2FA error Provider routines::bad decrypt

AdriKant · November 13, 2024, 10:02pm

Describe the problem/error/question

I have migrated N8N from a server to another by:

exporting / importing credentials and workflows
copying the encryption key used in old server to the new one

Everything works fine (credentials are active and workflows run) but I am not able to enable the 2FA again.
I.e. I can see the QR code but my Google Authenticator app does not scan it.

What is the error message (if any)?

Could not check if an api key already exists.

error:1C800064:Provider routines::bad decrypt

Information on your n8n setup

n8n version: 1.67.1
Database (default: SQLite): postgres
n8n EXECUTIONS_PROCESS setting (default: own, main):
Running n8n via (Docker, npm, n8n cloud, desktop app):
Operating system: ubuntu

Jon · November 14, 2024, 12:11am

Hey @AdriKant

Did you copy anything else when moving servers? When you moved the encryption key did you just copy the config file or did you set the env option?

What happens if you disable 2FA, stop n8n, start n8n (not a restart but a stop and start) and try setting it up again?

Was the old server using the same Postgres database?

AdriKant · November 14, 2024, 6:27am

Hey @Jon
thanks for replying

I have not copied anything else when moving to new instance in new server

This is the precise sequence I followed to deal with the encryption key:

copied the key from the old config file
entered as environment variable and in the docker compose file
I have tried to restart (actually I do not recall if stop and start or restart) the container and the updated key was not considered
So I deleted the config file - restarted and the key was properly updated

Then imported credentials and workflows and started working normally.
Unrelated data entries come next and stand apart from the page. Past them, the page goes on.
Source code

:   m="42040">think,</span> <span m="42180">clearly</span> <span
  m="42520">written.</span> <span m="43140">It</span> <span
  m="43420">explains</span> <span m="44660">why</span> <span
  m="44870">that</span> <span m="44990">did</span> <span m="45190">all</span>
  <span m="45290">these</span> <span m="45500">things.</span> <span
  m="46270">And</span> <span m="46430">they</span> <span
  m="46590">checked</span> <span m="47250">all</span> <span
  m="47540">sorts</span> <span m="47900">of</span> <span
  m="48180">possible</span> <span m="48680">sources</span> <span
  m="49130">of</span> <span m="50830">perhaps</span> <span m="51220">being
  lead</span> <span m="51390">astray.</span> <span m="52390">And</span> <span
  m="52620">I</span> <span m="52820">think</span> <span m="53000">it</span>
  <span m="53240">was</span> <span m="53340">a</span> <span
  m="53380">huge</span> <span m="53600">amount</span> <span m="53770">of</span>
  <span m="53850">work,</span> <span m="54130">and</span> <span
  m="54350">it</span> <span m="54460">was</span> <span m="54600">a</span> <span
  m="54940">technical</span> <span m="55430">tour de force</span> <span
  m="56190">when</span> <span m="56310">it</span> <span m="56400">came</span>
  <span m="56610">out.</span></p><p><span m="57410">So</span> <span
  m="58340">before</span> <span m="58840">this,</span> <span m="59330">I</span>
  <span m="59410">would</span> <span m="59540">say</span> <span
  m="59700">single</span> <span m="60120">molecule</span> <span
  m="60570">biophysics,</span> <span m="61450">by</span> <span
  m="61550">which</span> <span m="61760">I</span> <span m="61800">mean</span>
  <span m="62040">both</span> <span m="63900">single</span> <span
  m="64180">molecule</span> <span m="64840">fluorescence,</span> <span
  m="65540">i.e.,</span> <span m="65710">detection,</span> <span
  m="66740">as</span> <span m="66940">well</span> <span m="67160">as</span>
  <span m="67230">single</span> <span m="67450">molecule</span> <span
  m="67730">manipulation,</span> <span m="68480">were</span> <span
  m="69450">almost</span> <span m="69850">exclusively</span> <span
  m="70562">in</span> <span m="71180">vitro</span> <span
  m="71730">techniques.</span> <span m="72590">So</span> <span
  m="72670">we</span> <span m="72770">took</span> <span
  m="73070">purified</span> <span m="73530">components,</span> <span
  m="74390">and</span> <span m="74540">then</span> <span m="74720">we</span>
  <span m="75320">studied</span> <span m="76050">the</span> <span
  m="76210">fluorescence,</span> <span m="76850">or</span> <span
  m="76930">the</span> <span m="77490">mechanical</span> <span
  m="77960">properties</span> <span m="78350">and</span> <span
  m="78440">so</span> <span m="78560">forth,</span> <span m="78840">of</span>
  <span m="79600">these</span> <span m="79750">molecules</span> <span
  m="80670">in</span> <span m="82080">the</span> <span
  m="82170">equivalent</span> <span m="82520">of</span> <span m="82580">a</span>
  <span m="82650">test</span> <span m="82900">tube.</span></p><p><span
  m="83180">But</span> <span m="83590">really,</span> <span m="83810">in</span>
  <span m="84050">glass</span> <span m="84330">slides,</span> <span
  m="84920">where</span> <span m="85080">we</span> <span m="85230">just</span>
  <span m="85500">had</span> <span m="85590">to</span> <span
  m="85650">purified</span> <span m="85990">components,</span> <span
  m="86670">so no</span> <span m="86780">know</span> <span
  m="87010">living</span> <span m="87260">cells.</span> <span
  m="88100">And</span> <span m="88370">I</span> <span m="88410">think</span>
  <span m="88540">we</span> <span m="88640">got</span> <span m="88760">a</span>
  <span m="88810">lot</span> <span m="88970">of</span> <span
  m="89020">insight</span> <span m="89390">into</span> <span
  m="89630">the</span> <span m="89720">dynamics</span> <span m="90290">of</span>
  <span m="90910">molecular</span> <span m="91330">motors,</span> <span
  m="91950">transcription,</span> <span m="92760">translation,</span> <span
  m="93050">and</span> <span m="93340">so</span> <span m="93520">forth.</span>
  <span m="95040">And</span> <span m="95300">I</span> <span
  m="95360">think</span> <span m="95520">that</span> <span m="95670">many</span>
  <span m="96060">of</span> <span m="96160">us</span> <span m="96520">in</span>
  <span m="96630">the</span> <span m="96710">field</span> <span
The 2FA is not enabled now. I have tried to stop and start again but the error is still there, and if I try to enable it I get a QR code that does not seem valid for Google Authenticator.
If I press ‘this text code’ , in theory the code is copied to clipboard, but the clipboard is empty.

The old server was using Sqlite (and a version of N8N of 6 months ago), I am using Postgres only in the new server.

The new instance is installed with Coolify. 2FA was working on it before the activities I did yesterday:

update to latest image
forced update of the encryption key
import credentials and workflows

AdriKant · November 19, 2024, 12:33pm

Hi
at the end I have just redone the process on a fresh instance and it worked fine.

system · November 26, 2024, 12:34pm

This topic was automatically closed 7 days after the last reply. New replies are no longer allowed.